• **TASK 1**
In the air pollution article, how many brick kilns around Dhaka have been shut down?

• **GIVEN TEXT**
++++++++++++++++++++

Air pollution continues to pose one of the biggest threats to human health, with nearly 90 percent of the global population breathing air that exceeds World Health Organisation exposure targets, the report said.
Scandinavia has cleanest air
Europe has some of the world's cleanest air, with Scandinavian skies among the world's healthiest.
But the continent is still struggling to control emissions from sources such as livestock, vehicles, industry, and commercial buildings, said the report.
More than a third of European cities are failing to meet the World Health Organisation's air quality guidelines, with the poorer eastern and southern parts of the continent suffering from the worst quality air.
What the government is doing for a change
Ziaul Haque, director of air quality management at the Department of Environment, said the authorities had formed guidelines in compliance with the High Court directives, designating roles to different agencies like city corporations, Rajdhani Unnayan Kartripakkha and Bangladesh Road Transport Authority to address the sources of air pollution.
"We have shut down 500 brick kilns around Dhaka and are asking Bangladesh Road Transport Authority to scrap unfit vehicles," he said.
Pollution by the construction sites and industries and vehicular emission have to be stopped, said Ziaul.
He said a coordinated effort is required to achieve these objectives and that is challenging.
Moreover, a new law, Clean Air Act 2010, is in the process of enactment. When it will be enforced, the act will remove legal obstacles to punishing the contributors to air pollution.
"The air in the capital will feel better than what it is now the next year," Ziaul added.

++++++++++++++++++++

• **DATA FOR THIS EXERCISE**
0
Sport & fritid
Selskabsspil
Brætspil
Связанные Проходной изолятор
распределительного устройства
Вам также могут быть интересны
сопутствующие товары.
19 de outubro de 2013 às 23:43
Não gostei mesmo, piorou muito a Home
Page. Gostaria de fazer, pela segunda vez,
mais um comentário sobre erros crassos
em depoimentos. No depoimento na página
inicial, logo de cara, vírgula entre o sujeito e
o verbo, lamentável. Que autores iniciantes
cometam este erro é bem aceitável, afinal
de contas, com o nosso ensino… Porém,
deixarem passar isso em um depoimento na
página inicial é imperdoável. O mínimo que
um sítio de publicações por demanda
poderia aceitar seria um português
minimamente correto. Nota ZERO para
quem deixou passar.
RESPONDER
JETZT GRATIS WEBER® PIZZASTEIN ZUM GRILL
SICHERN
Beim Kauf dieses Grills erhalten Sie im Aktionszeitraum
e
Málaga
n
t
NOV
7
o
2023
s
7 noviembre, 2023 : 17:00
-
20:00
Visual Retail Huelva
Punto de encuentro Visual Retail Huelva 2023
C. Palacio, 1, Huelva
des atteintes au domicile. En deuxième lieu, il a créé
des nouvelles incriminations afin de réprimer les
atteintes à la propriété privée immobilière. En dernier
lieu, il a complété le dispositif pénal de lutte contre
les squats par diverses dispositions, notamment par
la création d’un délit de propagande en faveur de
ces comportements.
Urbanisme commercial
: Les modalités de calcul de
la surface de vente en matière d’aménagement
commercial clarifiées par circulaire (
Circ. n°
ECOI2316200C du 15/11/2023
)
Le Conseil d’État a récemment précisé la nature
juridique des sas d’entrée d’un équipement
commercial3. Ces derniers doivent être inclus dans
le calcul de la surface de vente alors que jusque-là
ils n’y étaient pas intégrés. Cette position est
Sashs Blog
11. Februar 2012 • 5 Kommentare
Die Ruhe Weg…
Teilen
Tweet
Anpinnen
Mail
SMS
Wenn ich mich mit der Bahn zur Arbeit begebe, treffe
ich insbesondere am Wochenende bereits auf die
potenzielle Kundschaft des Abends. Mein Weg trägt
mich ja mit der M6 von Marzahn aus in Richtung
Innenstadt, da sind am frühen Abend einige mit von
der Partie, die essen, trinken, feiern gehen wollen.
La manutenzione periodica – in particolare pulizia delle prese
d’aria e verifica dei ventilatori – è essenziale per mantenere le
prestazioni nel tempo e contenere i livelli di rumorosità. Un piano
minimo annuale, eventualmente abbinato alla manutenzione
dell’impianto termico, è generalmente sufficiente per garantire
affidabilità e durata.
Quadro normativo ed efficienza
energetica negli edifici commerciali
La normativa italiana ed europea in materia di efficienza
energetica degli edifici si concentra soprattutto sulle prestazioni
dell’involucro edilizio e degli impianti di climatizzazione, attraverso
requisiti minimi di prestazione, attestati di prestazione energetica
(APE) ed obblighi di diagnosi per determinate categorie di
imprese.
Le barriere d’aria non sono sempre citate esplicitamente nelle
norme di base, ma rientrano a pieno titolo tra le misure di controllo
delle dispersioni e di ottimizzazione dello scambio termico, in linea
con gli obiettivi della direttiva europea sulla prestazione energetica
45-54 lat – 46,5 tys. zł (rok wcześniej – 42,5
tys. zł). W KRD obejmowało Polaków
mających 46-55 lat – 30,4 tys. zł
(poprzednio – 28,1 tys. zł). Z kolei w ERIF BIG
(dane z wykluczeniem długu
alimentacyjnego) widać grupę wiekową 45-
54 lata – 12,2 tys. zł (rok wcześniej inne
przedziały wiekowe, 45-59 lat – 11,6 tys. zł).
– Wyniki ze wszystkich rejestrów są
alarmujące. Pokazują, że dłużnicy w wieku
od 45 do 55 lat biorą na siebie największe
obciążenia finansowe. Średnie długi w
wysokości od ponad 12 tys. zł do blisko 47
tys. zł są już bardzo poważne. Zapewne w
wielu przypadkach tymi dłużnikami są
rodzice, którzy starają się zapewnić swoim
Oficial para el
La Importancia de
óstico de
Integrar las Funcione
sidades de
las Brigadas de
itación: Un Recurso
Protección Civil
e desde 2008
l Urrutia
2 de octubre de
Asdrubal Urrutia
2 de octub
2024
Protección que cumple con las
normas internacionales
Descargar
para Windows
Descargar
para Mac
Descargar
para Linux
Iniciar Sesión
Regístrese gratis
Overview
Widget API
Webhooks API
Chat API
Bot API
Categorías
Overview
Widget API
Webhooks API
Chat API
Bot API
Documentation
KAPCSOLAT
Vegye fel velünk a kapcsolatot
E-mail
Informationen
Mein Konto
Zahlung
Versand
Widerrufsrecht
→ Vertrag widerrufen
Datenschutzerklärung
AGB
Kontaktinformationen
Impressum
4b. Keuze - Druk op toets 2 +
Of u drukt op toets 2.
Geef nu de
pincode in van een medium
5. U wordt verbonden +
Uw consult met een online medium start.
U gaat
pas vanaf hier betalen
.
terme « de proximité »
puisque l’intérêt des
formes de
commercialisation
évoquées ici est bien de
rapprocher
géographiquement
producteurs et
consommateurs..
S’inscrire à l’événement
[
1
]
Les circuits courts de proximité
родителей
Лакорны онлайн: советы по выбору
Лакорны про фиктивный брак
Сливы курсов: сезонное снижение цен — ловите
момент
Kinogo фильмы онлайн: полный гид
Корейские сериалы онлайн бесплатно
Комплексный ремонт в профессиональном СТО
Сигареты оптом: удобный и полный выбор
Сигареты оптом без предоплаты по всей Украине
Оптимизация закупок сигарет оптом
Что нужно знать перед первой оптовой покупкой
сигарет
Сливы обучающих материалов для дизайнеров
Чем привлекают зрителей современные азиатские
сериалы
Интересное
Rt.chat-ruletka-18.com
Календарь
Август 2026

++++++++++++++++++++

• **TASK 2**
Quote the stretch of the listing from its first line through the line containing "mais um comentário sobre erros crassos", with both ends included.

• **RESPONSE BOX 1**
500

• **RESPONSE BOX 2**
0
Sport & fritid
Selskabsspil
Brætspil
Связанные Проходной изолятор
распределительного устройства
Вам также могут быть интересны
сопутствующие товары.
19 de outubro de 2013 às 23:43
Não gostei mesmo, piorou muito a Home
Page. Gostaria de fazer, pela segunda vez,
mais um comentário sobre erros crassos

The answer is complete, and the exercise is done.